Вдоль насыпи на перегонах поближе к станции Тайга все чаще начали попадаться ровные, словно большая одежная щетка, еловые полосы. Это его, крыловские, посадки. Они и вправду — щетки. Очищают железнодорожное полотно от снега. Задерживают его. Много времени и сил отдал им Крылов в недалеком прошлом. Приезжал, подсаживал, опрыскивал от вредителей, подкармливал… Несколько лесопитомников завел, чтобы вырастить вот таких дружных красавиц.
Благодарность от Управления Сибирской железной дороги получил. И вот теперь молодые елочки — дольше прочих его питомцев — вышли провожать его в незнаемый путь. Прощайте же и вы, зеленые…
Крылову казалось, что он больше никогда-никогда не увидит Сибири, что в Петербург он едет надолго, едет, быть может, умирать… И он боялся пропустить малейшую деталь дорогого пейзажа за окном, ловил и запоминал.

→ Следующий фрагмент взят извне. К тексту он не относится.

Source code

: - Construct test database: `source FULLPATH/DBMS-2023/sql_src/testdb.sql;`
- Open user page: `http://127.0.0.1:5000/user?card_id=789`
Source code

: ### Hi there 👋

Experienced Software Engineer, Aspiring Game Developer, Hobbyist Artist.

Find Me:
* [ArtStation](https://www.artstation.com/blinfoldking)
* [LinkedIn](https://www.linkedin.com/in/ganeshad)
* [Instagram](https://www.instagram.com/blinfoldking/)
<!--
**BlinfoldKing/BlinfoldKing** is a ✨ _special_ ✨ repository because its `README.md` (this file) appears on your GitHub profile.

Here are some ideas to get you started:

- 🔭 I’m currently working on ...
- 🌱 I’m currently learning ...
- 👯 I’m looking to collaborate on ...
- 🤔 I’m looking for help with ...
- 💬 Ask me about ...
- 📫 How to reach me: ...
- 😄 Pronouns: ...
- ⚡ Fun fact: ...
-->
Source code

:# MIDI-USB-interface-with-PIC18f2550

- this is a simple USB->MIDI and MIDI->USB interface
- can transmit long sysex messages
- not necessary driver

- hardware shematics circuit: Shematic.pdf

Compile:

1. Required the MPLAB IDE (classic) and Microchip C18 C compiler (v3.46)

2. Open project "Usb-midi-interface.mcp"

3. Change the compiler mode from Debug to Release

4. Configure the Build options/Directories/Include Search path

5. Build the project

Далеко впереди над лесом копились темные тучи. Изредка в них кинжально просверкивала молния. Грозоносное лето выдалось для Сибири, жаркое лето 1914 года. Что ни день, то зарницы, то сполохи, то молнии с градом. Каково-то будет там, в столице?..
Ботаника — его ремесло. Но жизнь больше ремесла, говорят французы. Покидая Сибирь, Крылов увозил с собой лишь воспоминания, оставляя взамен целую жизнь.
Стучали колеса. Изгибалась колея. Грохочущие вагоны кренило то в одну, то в другую сторону. Поезд сбавил ход и медленно, и натужно шел на подъем.
И весь следующий день Крылов тоже провел в коридоре у окна, до онемения сжимая поручни. Поезд все еще двигался по сибирской земле.
А в это время в Томске Потанин, обмотав горло шарфом, простуженный, слабый, писал о нем, о Крылове, статью в местную газету:
«Это был один из тех профессоров, которые своей деятельностью и своей жизнью Томский университет превращали в действительный университет…»
Крылов этого пока не знал. Газету перешлют ему спустя месяц в Петербург. Не знал и не мог знать он многого, в том числе того, что еще вернется сюда. Очень скоро. Через неполные три года, в 1917 году, он оставит Петроград и с большими трудностями возвратится в Томск с тем, чтобы уж более никогда его не покидать.